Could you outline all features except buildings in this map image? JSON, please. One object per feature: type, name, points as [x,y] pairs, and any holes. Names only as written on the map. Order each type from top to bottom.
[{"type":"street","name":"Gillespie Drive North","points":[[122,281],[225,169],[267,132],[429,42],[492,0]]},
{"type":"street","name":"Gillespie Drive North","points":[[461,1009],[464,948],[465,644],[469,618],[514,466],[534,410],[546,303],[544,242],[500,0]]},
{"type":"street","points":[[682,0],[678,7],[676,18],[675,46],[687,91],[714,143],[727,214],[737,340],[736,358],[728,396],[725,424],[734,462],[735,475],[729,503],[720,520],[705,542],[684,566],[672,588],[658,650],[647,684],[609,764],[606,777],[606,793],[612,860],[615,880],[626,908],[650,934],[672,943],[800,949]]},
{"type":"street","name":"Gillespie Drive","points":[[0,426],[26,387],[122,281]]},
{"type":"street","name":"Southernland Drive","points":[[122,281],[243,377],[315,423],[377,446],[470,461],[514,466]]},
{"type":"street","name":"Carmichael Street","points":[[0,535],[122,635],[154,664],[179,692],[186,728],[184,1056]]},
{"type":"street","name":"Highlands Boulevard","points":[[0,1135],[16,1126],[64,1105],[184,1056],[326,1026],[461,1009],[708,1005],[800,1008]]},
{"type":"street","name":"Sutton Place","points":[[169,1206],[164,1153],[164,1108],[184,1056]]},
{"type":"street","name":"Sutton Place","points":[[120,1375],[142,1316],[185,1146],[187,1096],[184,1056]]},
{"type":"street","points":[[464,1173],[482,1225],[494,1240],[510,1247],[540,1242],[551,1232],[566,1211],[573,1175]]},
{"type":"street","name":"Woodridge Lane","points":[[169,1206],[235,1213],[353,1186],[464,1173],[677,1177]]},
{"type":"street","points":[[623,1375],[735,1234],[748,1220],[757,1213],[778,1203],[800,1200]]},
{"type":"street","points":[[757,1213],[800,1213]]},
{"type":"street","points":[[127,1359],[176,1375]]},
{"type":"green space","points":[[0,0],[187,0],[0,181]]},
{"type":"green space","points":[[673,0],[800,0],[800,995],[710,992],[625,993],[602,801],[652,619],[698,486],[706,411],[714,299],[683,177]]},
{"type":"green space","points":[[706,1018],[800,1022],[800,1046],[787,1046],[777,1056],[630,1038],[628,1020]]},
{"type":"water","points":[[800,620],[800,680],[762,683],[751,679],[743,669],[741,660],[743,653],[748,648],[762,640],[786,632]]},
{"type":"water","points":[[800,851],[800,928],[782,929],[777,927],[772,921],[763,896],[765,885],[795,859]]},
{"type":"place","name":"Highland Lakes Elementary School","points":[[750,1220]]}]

####################

### [What the exercise asks]
When the word "name" shows up in a line of the entries, pull that line out.

### [Solution for this task]
Could you outline all features except buildings in this map image? JSON, please. One object per feature: type, name, points as [x,y] pairs, and any holes. Names only as written on the map. Order each type from top to bottom.
[{"type":"street","name":"Gillespie Drive North","points":[[122,281],[225,169],[267,132],[429,42],[492,0]]},
{"type":"street","name":"Gillespie Drive North","points":[[461,1009],[464,948],[465,644],[469,618],[514,466],[534,410],[546,303],[544,242],[500,0]]},
{"type":"street","name":"Gillespie Drive","points":[[0,426],[26,387],[122,281]]},
{"type":"street","name":"Southernland Drive","points":[[122,281],[243,377],[315,423],[377,446],[470,461],[514,466]]},
{"type":"street","name":"Carmichael Street","points":[[0,535],[122,635],[154,664],[179,692],[186,728],[184,1056]]},
{"type":"street","name":"Highlands Boulevard","points":[[0,1135],[16,1126],[64,1105],[184,1056],[326,1026],[461,1009],[708,1005],[800,1008]]},
{"type":"street","name":"Sutton Place","points":[[169,1206],[164,1153],[164,1108],[184,1056]]},
{"type":"street","name":"Sutton Place","points":[[120,1375],[142,1316],[185,1146],[187,1096],[184,1056]]},
{"type":"street","name":"Woodridge Lane","points":[[169,1206],[235,1213],[353,1186],[464,1173],[677,1177]]},
{"type":"place","name":"Highland Lakes Elementary School","points":[[750,1220]]}]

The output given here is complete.